▶ **MATERIAL PROVIDED**
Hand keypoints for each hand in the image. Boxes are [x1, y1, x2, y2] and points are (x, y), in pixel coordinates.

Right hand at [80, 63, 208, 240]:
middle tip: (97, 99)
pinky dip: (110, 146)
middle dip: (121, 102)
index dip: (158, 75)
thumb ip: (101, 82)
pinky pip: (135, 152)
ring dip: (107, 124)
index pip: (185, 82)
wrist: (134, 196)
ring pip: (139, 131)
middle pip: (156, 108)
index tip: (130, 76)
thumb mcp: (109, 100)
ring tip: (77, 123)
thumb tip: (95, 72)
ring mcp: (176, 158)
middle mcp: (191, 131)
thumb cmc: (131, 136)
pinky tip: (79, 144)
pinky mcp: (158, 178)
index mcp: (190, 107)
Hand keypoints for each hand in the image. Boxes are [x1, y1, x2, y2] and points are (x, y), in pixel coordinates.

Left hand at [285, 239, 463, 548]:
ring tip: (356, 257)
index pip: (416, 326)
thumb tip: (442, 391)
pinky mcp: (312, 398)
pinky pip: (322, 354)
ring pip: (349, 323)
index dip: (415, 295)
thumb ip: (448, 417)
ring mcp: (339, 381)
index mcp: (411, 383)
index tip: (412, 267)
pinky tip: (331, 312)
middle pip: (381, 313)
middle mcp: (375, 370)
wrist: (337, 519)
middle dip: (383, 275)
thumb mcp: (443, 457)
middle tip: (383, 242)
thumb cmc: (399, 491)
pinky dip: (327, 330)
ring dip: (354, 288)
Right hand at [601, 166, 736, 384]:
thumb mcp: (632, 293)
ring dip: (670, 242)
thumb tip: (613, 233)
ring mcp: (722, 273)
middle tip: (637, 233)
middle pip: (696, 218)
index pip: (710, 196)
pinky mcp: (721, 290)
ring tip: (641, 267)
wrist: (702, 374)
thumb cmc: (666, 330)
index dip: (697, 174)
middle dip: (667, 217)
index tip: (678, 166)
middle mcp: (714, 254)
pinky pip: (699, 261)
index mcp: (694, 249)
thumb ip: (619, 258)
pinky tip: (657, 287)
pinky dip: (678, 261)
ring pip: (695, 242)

* * *

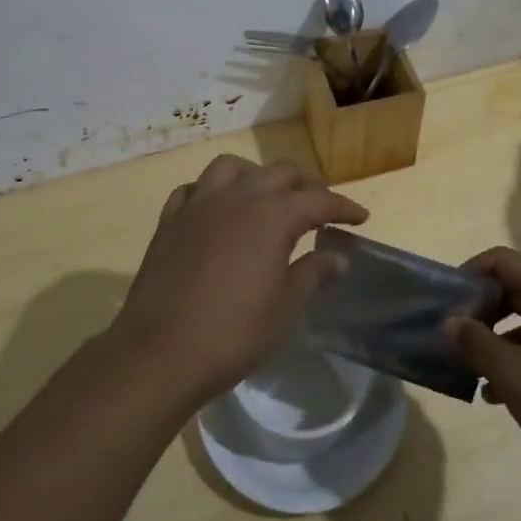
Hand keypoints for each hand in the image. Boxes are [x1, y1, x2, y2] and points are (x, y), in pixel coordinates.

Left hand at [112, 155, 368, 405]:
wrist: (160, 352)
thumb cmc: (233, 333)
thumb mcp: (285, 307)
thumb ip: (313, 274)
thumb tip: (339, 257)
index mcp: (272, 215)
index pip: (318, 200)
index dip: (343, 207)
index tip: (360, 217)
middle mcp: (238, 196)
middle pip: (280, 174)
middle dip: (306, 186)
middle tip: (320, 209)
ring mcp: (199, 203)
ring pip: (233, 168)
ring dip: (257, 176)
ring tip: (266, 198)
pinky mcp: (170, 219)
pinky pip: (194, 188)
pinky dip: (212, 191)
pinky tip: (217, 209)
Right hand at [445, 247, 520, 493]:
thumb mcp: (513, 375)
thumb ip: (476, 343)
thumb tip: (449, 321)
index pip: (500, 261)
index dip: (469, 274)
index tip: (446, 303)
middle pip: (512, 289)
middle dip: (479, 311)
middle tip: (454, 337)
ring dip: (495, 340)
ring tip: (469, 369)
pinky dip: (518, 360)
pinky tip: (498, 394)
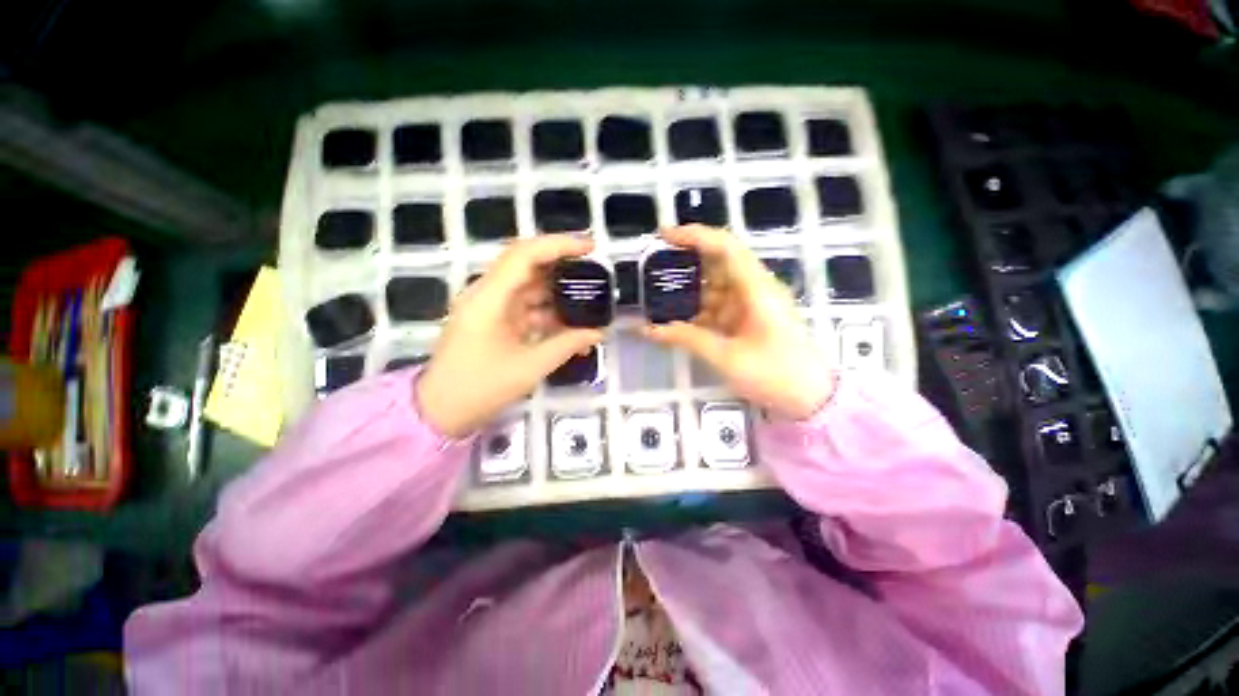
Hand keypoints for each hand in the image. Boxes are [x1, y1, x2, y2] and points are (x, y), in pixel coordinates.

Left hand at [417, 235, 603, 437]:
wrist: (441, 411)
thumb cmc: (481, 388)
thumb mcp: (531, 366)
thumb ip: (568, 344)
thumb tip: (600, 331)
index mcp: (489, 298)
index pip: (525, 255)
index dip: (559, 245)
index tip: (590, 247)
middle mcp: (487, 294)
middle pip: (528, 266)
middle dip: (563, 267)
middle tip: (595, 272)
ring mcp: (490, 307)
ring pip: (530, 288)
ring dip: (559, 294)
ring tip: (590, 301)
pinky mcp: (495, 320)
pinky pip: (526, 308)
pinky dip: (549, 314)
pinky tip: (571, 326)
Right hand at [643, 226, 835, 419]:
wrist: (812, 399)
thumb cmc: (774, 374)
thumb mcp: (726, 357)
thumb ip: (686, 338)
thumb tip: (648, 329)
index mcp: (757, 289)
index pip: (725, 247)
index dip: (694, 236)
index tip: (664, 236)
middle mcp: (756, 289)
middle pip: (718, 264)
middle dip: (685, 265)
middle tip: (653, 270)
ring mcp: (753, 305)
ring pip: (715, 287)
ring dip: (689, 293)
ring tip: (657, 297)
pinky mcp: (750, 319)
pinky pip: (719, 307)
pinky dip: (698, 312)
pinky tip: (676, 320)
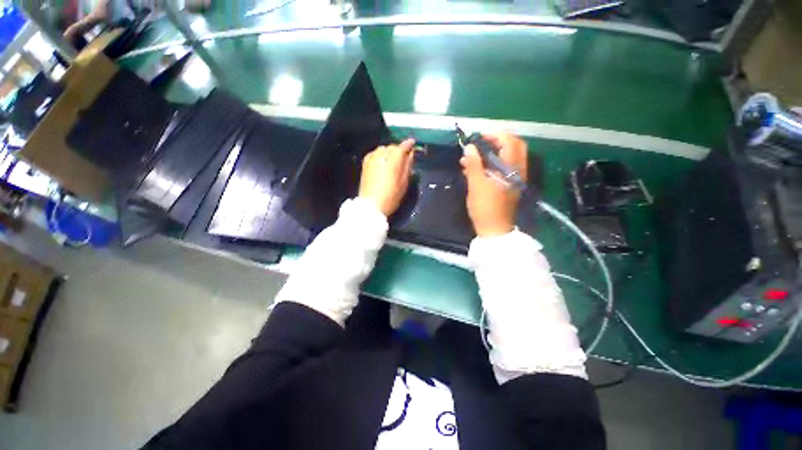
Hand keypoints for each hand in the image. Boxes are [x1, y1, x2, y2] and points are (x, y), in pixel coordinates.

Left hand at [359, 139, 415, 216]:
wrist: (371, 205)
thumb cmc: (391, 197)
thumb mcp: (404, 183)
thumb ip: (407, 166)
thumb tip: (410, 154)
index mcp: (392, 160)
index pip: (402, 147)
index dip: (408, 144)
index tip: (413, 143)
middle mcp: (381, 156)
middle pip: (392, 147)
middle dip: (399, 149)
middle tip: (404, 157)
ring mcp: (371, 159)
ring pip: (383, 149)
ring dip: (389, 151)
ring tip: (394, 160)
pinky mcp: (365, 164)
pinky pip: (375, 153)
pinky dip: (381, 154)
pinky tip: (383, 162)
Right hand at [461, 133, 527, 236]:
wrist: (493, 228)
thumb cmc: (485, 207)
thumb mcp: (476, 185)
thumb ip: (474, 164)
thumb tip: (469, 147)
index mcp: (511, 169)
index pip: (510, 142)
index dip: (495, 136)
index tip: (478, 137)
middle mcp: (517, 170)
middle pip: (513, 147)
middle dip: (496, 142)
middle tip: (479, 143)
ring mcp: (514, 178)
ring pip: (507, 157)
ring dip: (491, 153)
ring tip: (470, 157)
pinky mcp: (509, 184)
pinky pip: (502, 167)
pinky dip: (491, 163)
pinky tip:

...

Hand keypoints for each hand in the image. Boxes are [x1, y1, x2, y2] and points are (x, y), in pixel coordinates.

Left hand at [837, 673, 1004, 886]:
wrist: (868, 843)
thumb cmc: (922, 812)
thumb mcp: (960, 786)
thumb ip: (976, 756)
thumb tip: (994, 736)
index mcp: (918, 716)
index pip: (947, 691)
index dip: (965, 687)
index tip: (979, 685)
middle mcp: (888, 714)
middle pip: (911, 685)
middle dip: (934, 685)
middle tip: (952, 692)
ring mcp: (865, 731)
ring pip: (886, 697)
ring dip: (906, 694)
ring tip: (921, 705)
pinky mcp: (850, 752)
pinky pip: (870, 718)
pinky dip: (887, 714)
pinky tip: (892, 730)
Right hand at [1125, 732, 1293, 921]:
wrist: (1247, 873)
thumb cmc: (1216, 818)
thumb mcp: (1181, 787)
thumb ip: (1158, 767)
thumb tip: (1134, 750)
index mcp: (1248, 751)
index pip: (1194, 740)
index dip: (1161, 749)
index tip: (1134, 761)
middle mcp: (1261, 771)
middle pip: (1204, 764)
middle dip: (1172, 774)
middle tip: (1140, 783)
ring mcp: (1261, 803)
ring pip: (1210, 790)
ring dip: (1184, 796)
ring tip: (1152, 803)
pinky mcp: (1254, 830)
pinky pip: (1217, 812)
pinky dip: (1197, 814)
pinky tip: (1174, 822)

▶ **DIRECTIONS**
Looking at the entries above, can you reproduce exactly the lines from the one that holds "middle dip: (1172, 774)" through the one that holds "pinky tip: (1174, 822)", and only those?

▶ **EXERCISE RESPONSE**
middle dip: (1172, 774)
middle tip: (1140, 783)
ring mcp: (1261, 803)
ring pip: (1210, 790)
ring dip: (1184, 796)
ring tip: (1152, 803)
pinky mcp: (1254, 830)
pinky pip: (1217, 812)
pinky dip: (1197, 814)
pinky tip: (1174, 822)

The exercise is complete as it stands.